Mon test PCR nasopharyngé revient, POSITIF, avec une valeur CT de 17, soit une charge virale très élevée.

Entre-temps, le test PCR de ma femme – récemment boostée – et celui de mon fils – vacciné il y a environ trois mois – sont NÉGATIFS, tout comme leurs autotests.

Dans un foyer isolé et en quarantaine avec deux cas Covid à forte charge virale, ils ne sont pas infectés. Bravo pour les vaccins (récents)!

Au quatrième jour, tous les symptômes ont disparu, mais l'épuisement s'installe

C'est la partie la plus étrange. Je me lève de la chaise, je monte une volée de marches et mon pouls passe de 70 à plus de 120. Je reste alité pendant les quatre jours suivants.

Je fais un autotest tous les jours: c'est le scientifique en moi qui a besoin de données. Ils sont toujours super positifs: dès que le liquide touche la zone de la bandelette, il s'allume instantanément.
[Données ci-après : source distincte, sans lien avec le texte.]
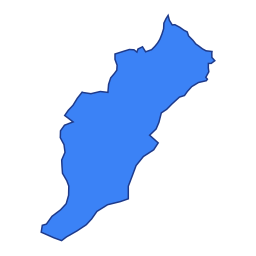 the district of Kannaviou, Paphos, Cyprus
{"feature_id": "46923920B99178122157900", "entity_name": "Kannaviou", "entity_type": "district", "adm_level": 2, "iso_a3": "CYP", "parent_name": "Cyprus", "parent_adm1": "Paphos", "projection": "robinson", "projection_center": [32.575, 34.907], "detail": "fine", "context": "isolated", "style": "filled", "palette": "blue", "viewbox_px": 256, "rotation_deg": 0, "n_neighbors": 0, "source": "geoboundaries", "source_scale": "gbopen_adm2", "svg_char_len": 1298}
<svg xmlns="http://www.w3.org/2000/svg" viewBox="0 0 256 256"><path d="M82.1,92.2L77.3,98.3L73.0,105.3L68.3,110.3L64.7,115.5L73.1,121.9L64.5,125.2L60.5,130.8L60.3,137.7L64.0,144.6L65.0,152.3L61.7,160.0L62.0,166.4L62.5,173.3L66.8,180.7L68.8,186.1L68.6,195.3L66.2,203.7L60.5,209.9L52.0,216.3L46.4,224.1L42.3,225.3L41.2,232.2L53.9,237.8L61.6,240.6L66.6,236.8L77.0,230.9L86.3,224.7L90.5,220.1L91.5,219.1L96.9,211.4L107.6,204.7L120.3,201.6L128.3,198.8L128.3,188.0L128.3,186.2L132.0,176.5L136.1,165.5L143.4,156.5L153.7,149.8L158.2,142.9L149.6,135.2L156.1,129.0L158.9,122.4L161.3,112.9L166.7,109.3L171.9,104.0L176.7,99.6L179.4,97.1L184.5,95.5L187.4,91.4L191.7,86.6L198.5,82.5L206.3,80.7L207.4,79.2L205.8,77.3L208.8,71.8L208.3,67.8L208.4,63.4L211.2,63.4L214.8,60.7L211.9,57.5L211.8,53.0L212.0,51.5L206.0,50.8L202.5,48.9L198.7,46.0L195.8,44.0L192.9,40.3L188.6,36.0L187.2,31.9L183.9,30.2L179.8,27.3L174.9,24.7L172.2,24.9L169.4,20.4L168.1,15.4L167.6,16.2L166.0,18.7L163.9,23.1L163.6,28.8L161.9,34.2L159.8,39.4L157.7,42.9L154.8,46.5L151.6,49.7L145.6,51.8L142.5,46.8L138.0,49.0L136.9,52.1L134.0,49.8L129.4,49.5L123.5,51.3L115.0,54.0L115.0,59.4L117.1,65.2L116.8,70.2L114.4,73.5L110.7,77.9L108.6,84.3L107.9,92.4L100.3,91.5L90.9,93.7L82.3,92.4L82.1,92.2Z" fill="#3b82f6" stroke="#1e3a8a" stroke-width="1.5"/></svg>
Aux jours 7 et 8, je commence à sentir une légère amélioration. Les tests sont toujours positifs, mais moins nettement.

Mardi j’en étais au 9e jour, je peux travailler toute la journée, mais je me sens toujours facilement fatigué. Les choses vont cependant dans la bonne direction.

Il est clair qu'il s'agit d'un cas bénin Je peux travailler à la maison, mais me sentirais-je assez en forme pour aller faire un travail physique: infirmière, vendeur dans un magasin? Pas encore.

J'utilise aussi une application numérique de recherche de contacts, SwissCovid. J'entre donc le code et ma femme reçoit une notification, donc ça marche. Mais la recherche traditionnelle des contacts se fait principalement par le biais d'auto-déclarations en ligne, avec de mauvais formulaires.

Qu'ai-je appris?

  • Le Covid craint, même s'il est léger.

  • Les autotests sont excellents.

  • Les vaccins préviennent l'infection, si vous choisissez le bon moment.

  • Ma suggestion: faites le rappel dès que vous le pouvez.

Dernière observation: nous sommes loin d'être prêts à «contrôler» l’épidémie. Les infections se multiplient dans les écoles, avec des mesures limitées. Les échantillons pour les tests PCR ne sont pas toujours prélevés correctement. Les autotests sont difficiles à obtenir. Et maintenant, Omicron arrive.

Après deux ans, j'aurais aimé que nous soyons dans une meilleure position.